Eva Green's deeply miserable Eve in White Bird in a Blizzard
Part of the appeal of all of Gregg Araki's movies is his witty, poignant, and pointed use of soundtrack material.  Watching White Bird in a Blizzard, which takes place in 1989-1991 respectively, was like bathing in the luscious sounds of that time (full disclosure, I was a DJ at a "new music" dance club during those years).  This Mortal Coil's "Fond Affections," New Order's "Temptation," The Psychedelic Furs' "Heartbreak Beat," Depeche Mode's "Behind the Wheel," Siouxsie and the Banshees' "Dazzle." This particular film focuses on Katrina (Kat) Connor (Shailene Woodley) in the wake of her strange mother Eve's disappearance.  While I didn't want to like Woodley (based on her stupid anti-feminist public comments), I found that the film's narrative structure, Araki's candid representation of female heterosexual desire, and her incredible supporting cast (including Eva Green, Christopher Meloni, Thomas Jane, Gabourey Sidibe, Angela Bassett) allowed Woodley's Kat to win me over in the end.

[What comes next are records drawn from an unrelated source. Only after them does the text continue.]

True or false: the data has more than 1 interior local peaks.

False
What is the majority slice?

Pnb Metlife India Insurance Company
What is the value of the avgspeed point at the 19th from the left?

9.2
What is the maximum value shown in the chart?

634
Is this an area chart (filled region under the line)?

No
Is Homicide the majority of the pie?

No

Peppered with magical fantasy and fairy-tale moments, often subjectively arising out of Kat's dream life, White Bird in a Blizzard draws us not only into Kat's world, but her feelings about her family as she struggles to understand both her mother's unhappiness and her own sense of loss.  Araki crafts a deeply subjective portrait of Eve, skewed from the perspective of a disaffected teen riddled with burgeoning desire.  Told in the present, and through flashbacks, the film never wavers from Kat's view.  Kat is simultaneously astute and confused by her mother's behavior, yearning for the playful Mom of her past, but only encountering her empty shell as Eve fights her loneliness, aging, and loss of her sexual power just as her daughter's comes into being.  Green brings equal parts elegance, mystery, and despair into Eve, her resentment toward the family that she feels has trapped her boiling over into both passive aggression and vicious snipes.  Yet, both Kat and the audience feel deep sympathy toward her plight--the plight of so many women whose senses of self are buried in loveless marriages.  Kat's world seems rich in possibilities while Eva's seems devoid of them.

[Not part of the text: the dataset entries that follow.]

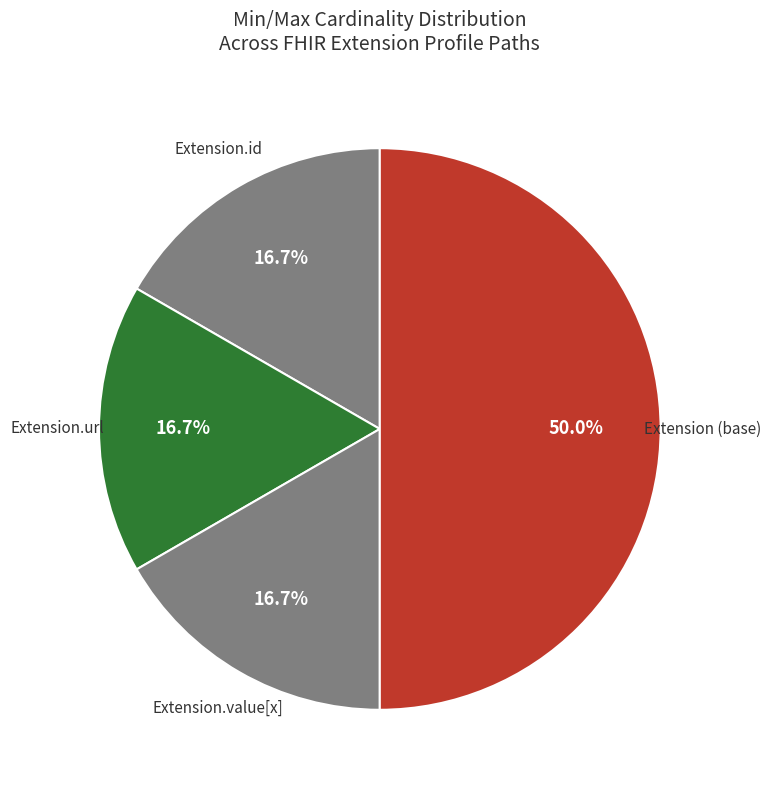

Is Extension.url the majority of the pie?

No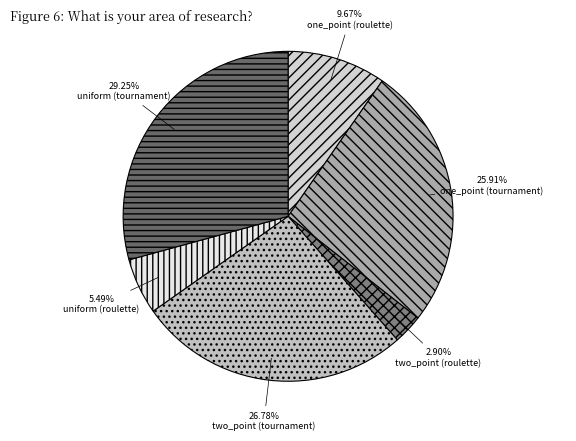

Is the sum of one_point (roulette) and two_point (roulette) greater than half?

No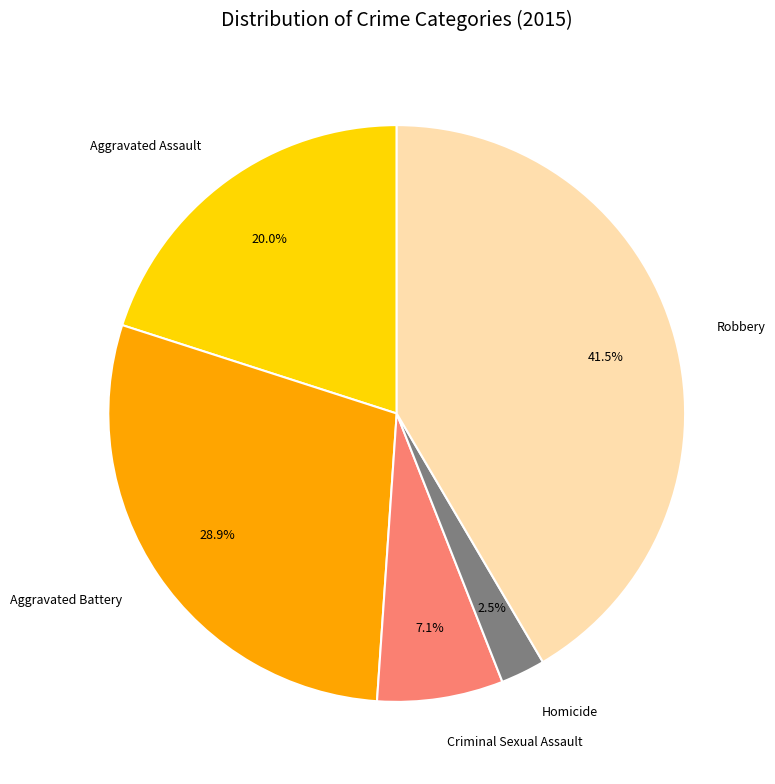

True or false: Aggravated Assault accounts for 31% of the total.

False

Gregg Araki tends to tell boys' stories, and he does so beautifully (Mysterious Skin, Kaboom), but here he explores a young woman's feelings and experiences with such nuance and power, the film  takes your breath away.  His wry take on sexuality is always refreshing as well, and Kat's sexual affair with a local police detective is represented with both thoughtfulness and candor.

In some ways, the mystery of what happened to Eve is both the focus of the story and beside the point, for in its telling, through Kat's distinctive point-of-view, one actually learns how incredibly complicated and confusing hetero-femininity can be.